HL2C Seminar: Luiz Amaral (Amherst), Evaluating heritage speakers’ proficiency

We are delighted to kick off our HL2C Seminar Series for 2021-2022 on Thursday, September 30 from 3pm to 4pm GMT (Dublin, Edinburgh, Lisbon, London).

Presenters:

Luiz Amaral (UMass Amherst), Alexandre Alves dos Santos (UMass Amherst), Flávia Cunha (Mt. Holyoke College), Thaís de Sá (UFMG), and Ricardo de Souza (UFMG)

Title:

Evaluating Heritage Speakers’ Proficiency: Oral Proficiency Rubrics and a Vocabulary Test for Portuguese as a Heritage Language

How to join:

Our seminars are free to attend. Simply sign up to the HL2C Mailing List to receive the link to join us via Microsoft Teams link. You do not need a Teams account to access the talk.

Abstract:

Despite the increasing interest in heritage language (HL) acquisition and education, the area of HL assessment remains one of the least explored in the field. Several controversial issues seem to impact projects whose goals are to assess the language proficiency of HL speakers (HS). Some arise primarily from the reuse and/or adaptation of assessment tools originally created for L1 or L2 speakers (Kagan and Dillan, 2008; Draper and Hicks, 2000; Valdes, 1989). Others come from the perceived gap in the development of HL modalities, i.e., written proficiency might in some instances lag oral proficiency (Gatti and Grave, 2020). Some studies have explored and, in some cases, challenged these paradigms (Kagan and Friedman, 2003; Martin et.al., 2013), but there is still much to be done to understand the linguistic development of HS and to create the assessment tools needed by language programs.
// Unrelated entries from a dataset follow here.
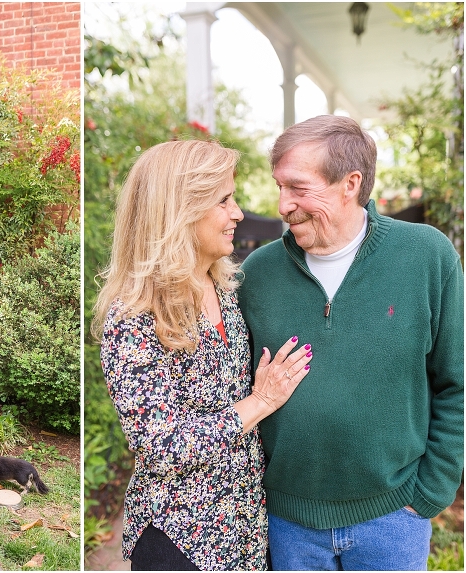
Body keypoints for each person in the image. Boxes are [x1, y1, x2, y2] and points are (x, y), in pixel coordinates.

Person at [238, 115, 464, 571]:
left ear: (350, 183)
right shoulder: (256, 274)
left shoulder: (426, 257)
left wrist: (430, 492)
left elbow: (456, 382)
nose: (283, 205)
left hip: (393, 519)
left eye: (298, 188)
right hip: (287, 523)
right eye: (279, 187)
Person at [93, 140, 313, 570]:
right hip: (178, 538)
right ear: (180, 211)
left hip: (245, 528)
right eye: (224, 201)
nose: (238, 214)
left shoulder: (225, 290)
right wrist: (260, 403)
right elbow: (159, 443)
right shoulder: (135, 315)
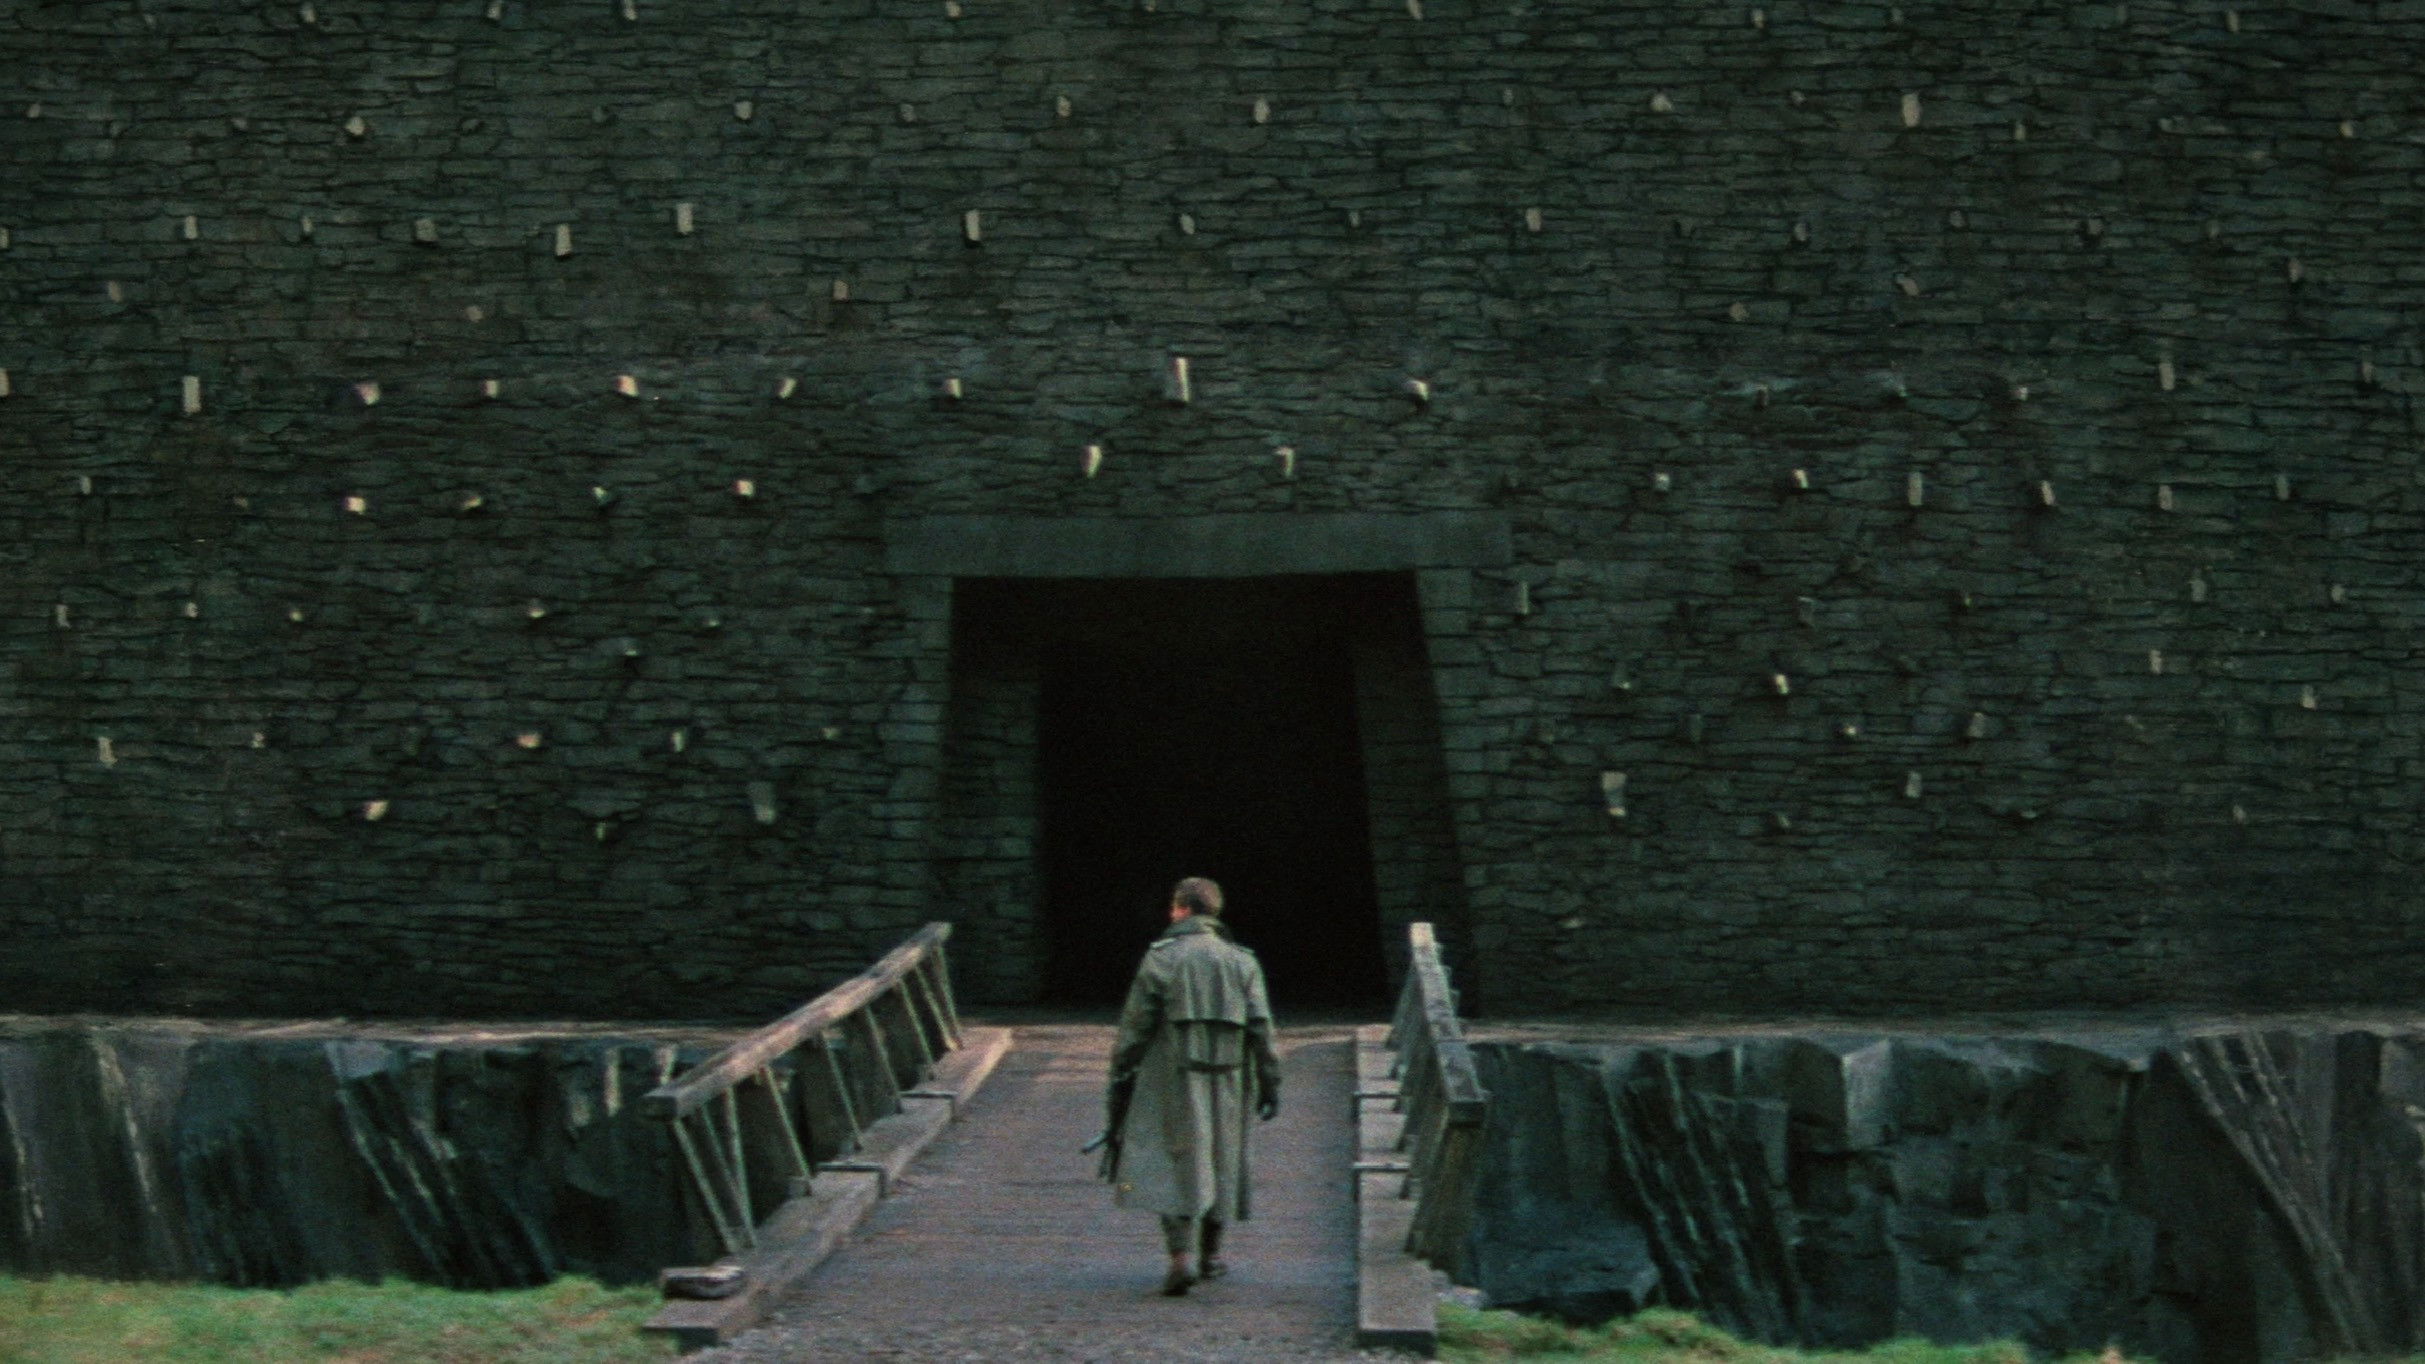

With these needs in mind, our research group started a series of projects to study HL assessment looking into different language modalities and properties. In this presentation we describe two of our latest projects on (i) the creation of oral proficiency rubrics, and (ii) the development a computer-based vocabulary language test. The goal of the first effort is to compare two rubrics to evaluate oral production by HS. The first rubric is exclusively functional and evaluates how well participants performed each of the communicative tasks proposed. The second rubric in more comprehensive, including descriptors for vocabulary, grammatical accuracy, pronunciation, and communicative competence. We used the two rubrics to assess the production of 20 HS that participated in an oral interview based on different everyday topics. We show the results obtained by using these two different sets of criteria and discuss the implications for each one. The second project is centered on the development of a computer-based VLT for Portuguese as L2 and HL – Teste de Verificação Lexical do Português Brasileiro (TVLPB). This project is a collaboration with colleagues from the Federal University of Minas Gerais in Brazil. After explaining how the test was created, we compare the vocabulary test scores with the scores from the oral interview from the same group of participants cited above. This is a first attempt to validate the TVLPB and see how vocabulary measures compare to other types of language assessment tools in heritage populations.

HLAW Conference 2022

We are pleased to announce the International Conference on Heritage Languages Around the World (HLAW), which will take place at the University of Lisbon in May 2022. The conference is co-organized by Consortium members Ana Lúcia Santos (Lisbon), Cristina Flores (Minho), Luiz Amaral (UMass Amherst) and Hugo Cardoso (Lisbon) and by their respective institutions, Centro de Linguística da Universidade de Lisboa, Centro de Estudos Humanísticos da Universidade do Minho, the Portuguese Program and the Heritage Language Research Group at UMass Amherst.